Long J B, Martinez-Arizala A, Petras J M, Holaday J W
Cent Nerv Syst Trauma. 1986 Fall;3(4):295-315. doi: 10.1089/cns.1986.3.295.
Based upon evidence that opioid antagonists improve neurological outcome following either traumatic or ischemic spinal cord injury, endogenous opioids have been implicated in the pathophysiology of these disorders. Naloxone improved both spinal cord perfusion and neurological function following traumatic spinal cord injury in cats, and was subsequently observed to improve neurological outcome following ischemic spinal cord injury in rabbits. Using several opioid antagonists with varied selectivities for different types of opioid receptors, it was suggested that kappa opioid receptors are involved in both these models of spinal cord injury. In addition, spinal cord trauma in rats is associated with increased concentrations of the endogenous kappa agonist dynorphin A, and increased kappa opioid receptor binding capacity localized to the injury site. Furthermore, dynorphin A induces hindlimb and tail flaccidity following intrathecal injection in rats. Thus, the pathophysiological effects of endogenous opioids in spinal cord injury have been proposed to involve dynorphin A interactions with kappa opioid receptors. However, disparities between the actions of intrathecally injected dynorphin A in rats and the presumed actions of endogenous dynorphin A in cat and rabbit spinal cord injury have been revealed in recent experiments. Paralysis resulting from intrathecal dynorphin A is not altered by opioid receptor antagonists or TRH, produced by non-opioid dynorphin A fragments but not by other selective kappa opioid agonists, and associated with non-opioid mediated reductions in spinal cord blood flow. Furthermore, despite reports of endogenous opioid changes following rat spinal cord trauma, in contrast to cats and rabbits, naloxone failed to improve neurological outcome following traumatic rat spinal cord injury. Thus, the specific endogenous opioids and opioid receptor types involved in spinal cord injury remain to be resolved, and do not appear to be universal among different models of spinal cord injury in different species. Additionally, dynorphin A may participate in spinal cord injury mechanisms in the rat through non-opioid actions.
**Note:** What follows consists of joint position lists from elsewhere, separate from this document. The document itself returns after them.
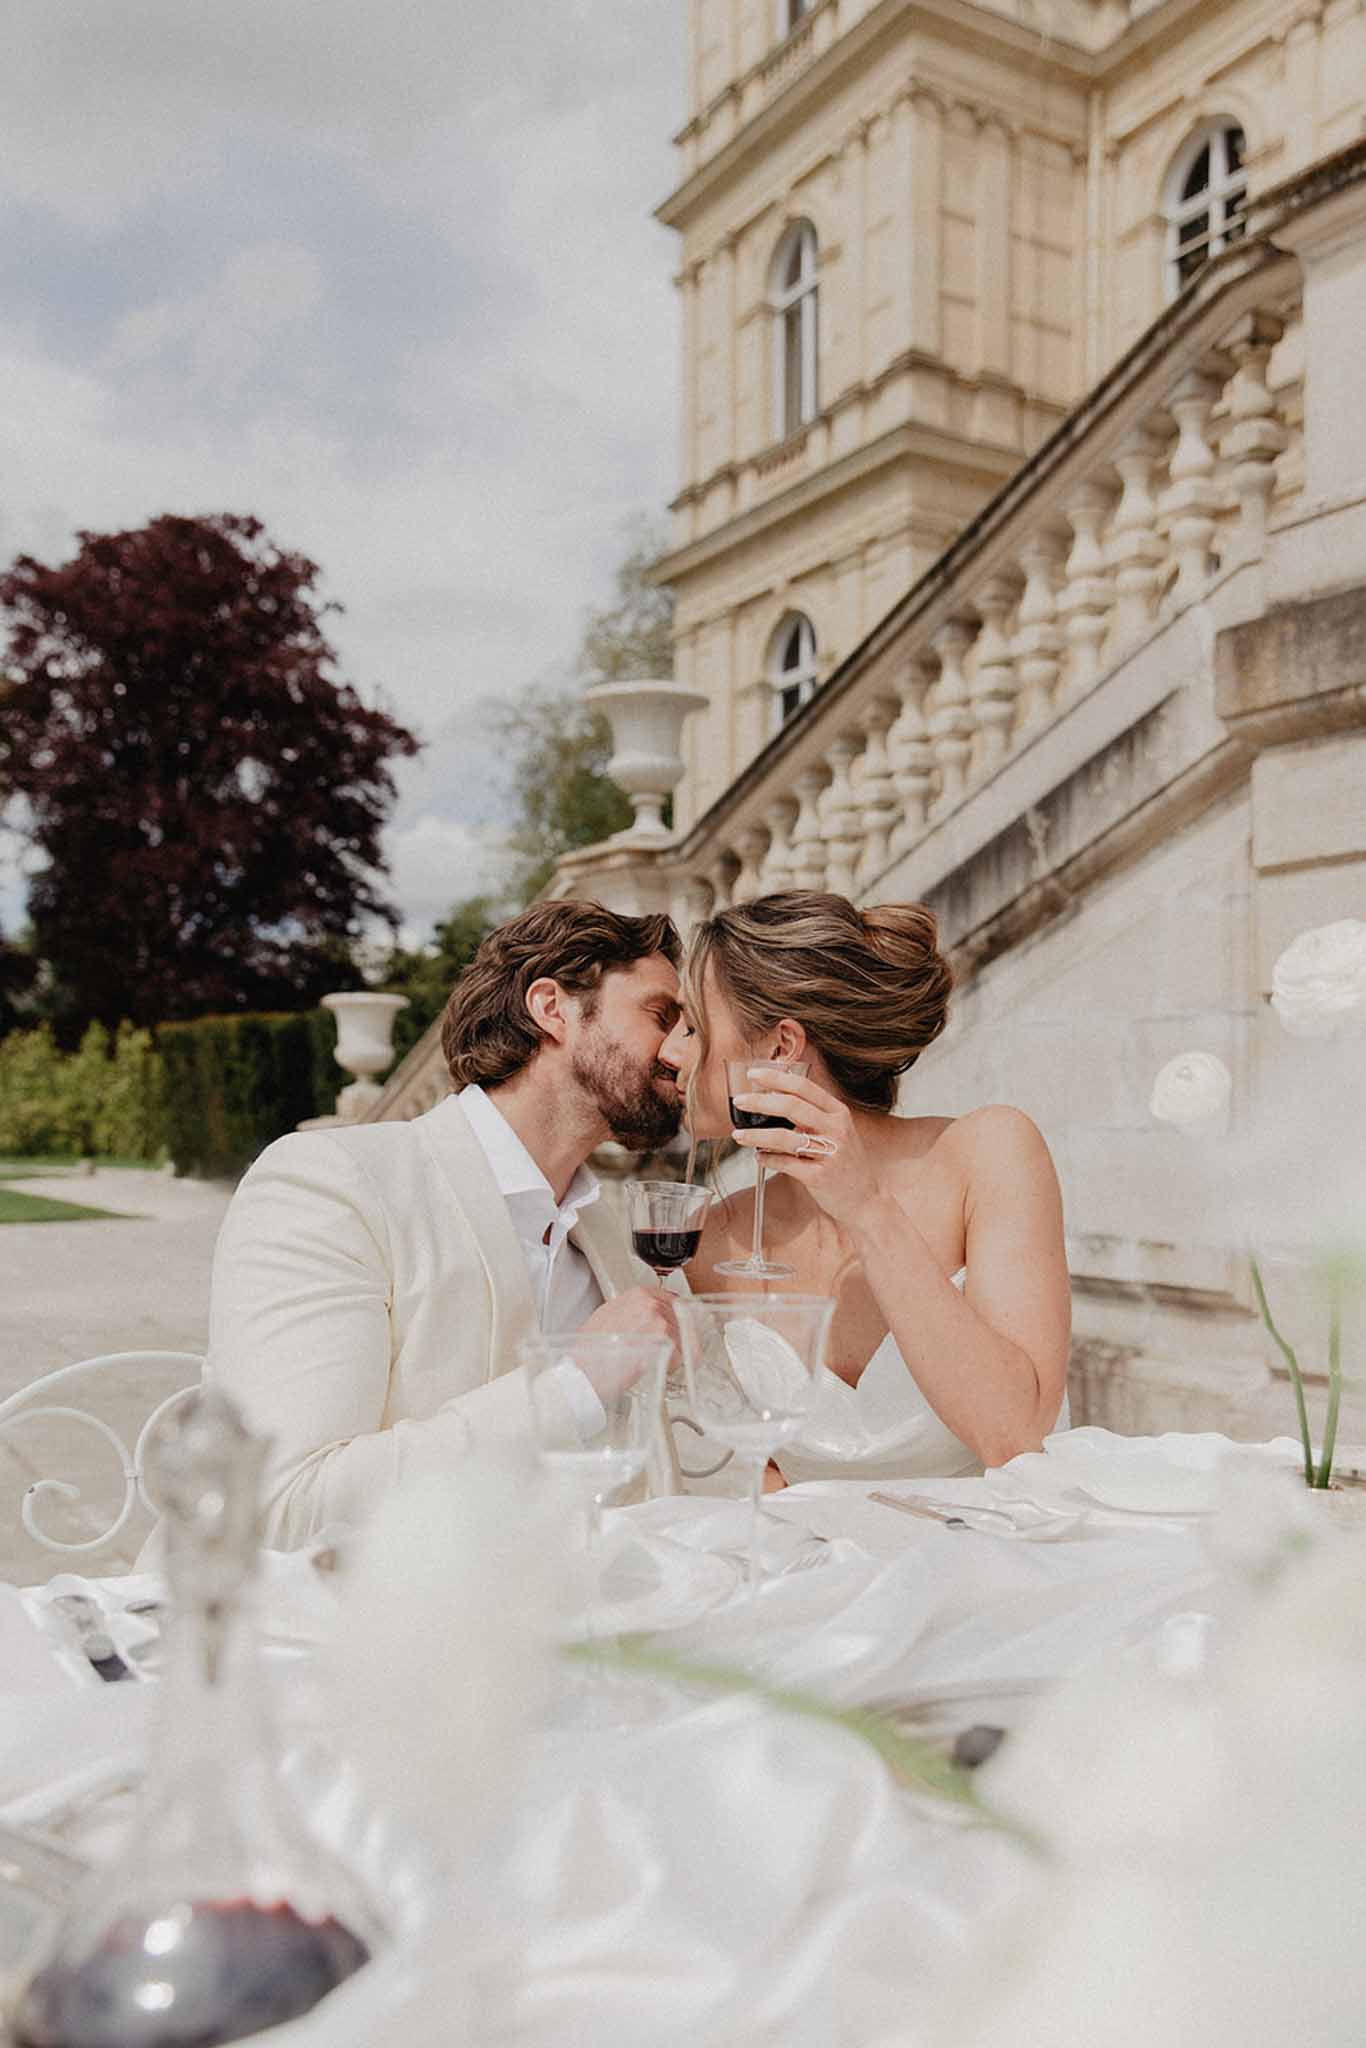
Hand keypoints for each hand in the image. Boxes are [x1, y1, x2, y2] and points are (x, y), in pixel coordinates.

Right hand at [578, 1286, 679, 1391]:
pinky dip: (674, 1366)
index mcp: (638, 1295)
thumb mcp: (608, 1316)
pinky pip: (683, 1356)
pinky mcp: (666, 1343)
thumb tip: (647, 1317)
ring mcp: (660, 1322)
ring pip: (684, 1339)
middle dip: (676, 1338)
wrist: (587, 1371)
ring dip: (675, 1353)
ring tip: (656, 1362)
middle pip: (681, 1321)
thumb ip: (632, 1311)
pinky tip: (658, 1368)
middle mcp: (651, 1304)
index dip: (675, 1318)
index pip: (673, 1300)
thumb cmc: (592, 1350)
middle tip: (665, 1352)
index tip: (676, 1328)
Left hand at [730, 1069, 879, 1229]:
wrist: (865, 1199)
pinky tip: (758, 1158)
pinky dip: (768, 1160)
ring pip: (785, 1138)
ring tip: (738, 1135)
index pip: (803, 1087)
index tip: (754, 1073)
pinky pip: (786, 1164)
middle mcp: (837, 1129)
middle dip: (760, 1101)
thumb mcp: (837, 1131)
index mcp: (838, 1112)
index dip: (776, 1078)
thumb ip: (813, 1114)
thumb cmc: (844, 1162)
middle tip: (739, 1101)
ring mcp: (830, 1153)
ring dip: (756, 1136)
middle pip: (791, 1106)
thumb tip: (773, 1096)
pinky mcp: (820, 1177)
基于阿片类拮抗剂可改善创伤性或缺血性脊髓损伤后的神经功能转归这一证据,内源性阿片类物质被认为与这些疾病的病理生理学有关。纳洛酮可改善猫创伤性脊髓损伤后的脊髓灌注和神经功能,随后还观察到其可改善兔缺血性脊髓损伤后的神经功能转归。使用对不同类型阿片受体具有不同选择性的多种阿片类拮抗剂,提示κ阿片受体参与了这两种脊髓损伤模型。此外,大鼠脊髓创伤与内源性κ激动剂强啡肽A浓度升高以及损伤部位κ阿片受体结合能力增强有关。此外,鞘内注射强啡肽A可在大鼠中诱发后肢和尾巴松弛。因此,有人提出内源性阿片类物质在脊髓损伤中的病理生理作用涉及强啡肽A与κ阿片受体的相互作用。然而,最近的实验揭示了鞘内注射强啡肽A在大鼠中的作用与内源性强啡肽A在猫和兔脊髓损伤中的假定作用之间存在差异。鞘内注射强啡肽A所致的麻痹不受阿片受体拮抗剂或TRH的影响,由非阿片类强啡肽A片段产生而非其他选择性κ阿片激动剂产生,且与非阿片介导的脊髓血流减少有关。此外,尽管有报道称大鼠脊髓创伤后内源性阿片类物质发生了变化,但与猫和兔不同,纳洛酮未能改善大鼠创伤性脊髓损伤后的神经功能转归。因此,脊髓损伤中涉及的特定内源性阿片类物质和阿片受体类型仍有待确定,而且在不同物种的不同脊髓损伤模型中似乎并不普遍。此外,强啡肽A可能通过非阿片作用参与大鼠的脊髓损伤机制。